En quoi l’Afcfta est-elle une opportunité pour le secteur bancaire ?
L’African Continental Free Trade Area (AfCFTA) est l’une des plus grandes zones de libre-échange au monde en termes de nombre de pays participants, depuis la création de l’Organisation mondiale du commerce. Les 55 pays de l’Union africaine en sont tous signataires, à l’exception de l’Érythrée. Sa première phase, qui est entrée en vigueur en janvier 2021, éliminera progressivement les droits de douane sur 90 % des marchandises et réduira les obstacles au commerce des services. La Banque mondiale, dans un récent rapport, a d’ailleurs fait ressortir que sa mise en application intégrale pourrait faire augmenter les revenus régionaux de 9 %, soit à USD 571 milliards et aussi créer 18 millions d’emplois supplémentaires.
L’AfCFTA représente une opportunité unique pour les banques. Ces dernières étant des acteurs clés dans le mouvement des financements entre les business africains.
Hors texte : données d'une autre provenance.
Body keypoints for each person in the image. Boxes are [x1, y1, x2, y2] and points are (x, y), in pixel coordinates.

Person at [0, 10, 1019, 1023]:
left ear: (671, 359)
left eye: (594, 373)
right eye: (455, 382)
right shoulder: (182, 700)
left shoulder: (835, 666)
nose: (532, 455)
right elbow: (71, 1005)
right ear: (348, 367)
L’ouverture de nouveaux marchés et l’assouplissement des transactions transfrontalières, envisagés dans le cadre de l’AfCFTA, devraient aussi augmenter le flux des capitaux et promouvoir les investissements directs étrangers et les investissements intracontinentaux en Afrique.
S’agissant de Maurice, les opportunités sont aussi indéniables, en particulier pour notre centre financier. Les investisseurs et les entreprises peuvent ainsi profiter d’un écosystème qui, non seulement, facilite les affaires avec les pays africains, mais aussi améliore et protège leurs investissements. Maurice peut, en effet, devenir une plateforme pour attirer, gérer, structurer et canaliser le commerce et les investissements vers le continent au sein du corridor Asie-Afrique.
Pour ce faire, les investisseurs étrangers doivent pouvoir compter sur des solutions commerciales et financières fiables et efficaces. La MCB, en tant que première institution bancaire de Maurice, a un rôle crucial à jouer pour soutenir le positionnement du pays en tant que centre financier tourné vers l’Afrique. C’est ainsi que nous nous renforçons continuellement afin d’offrir des produits et des services adaptés aux besoins des entreprises internationales spécifiques (les family offices, les sièges régionaux des multinationales ou encore les fonds de capital-investissement). Nous voulons les aider à répondre à leurs besoins transactionnels ainsi qu’à leurs impératifs stratégiques. Nous pouvons ainsi soutenir le développement d’offres adaptées pour notre juridiction dans des marchés niches à fort potentiel, comme celui de la finance durable.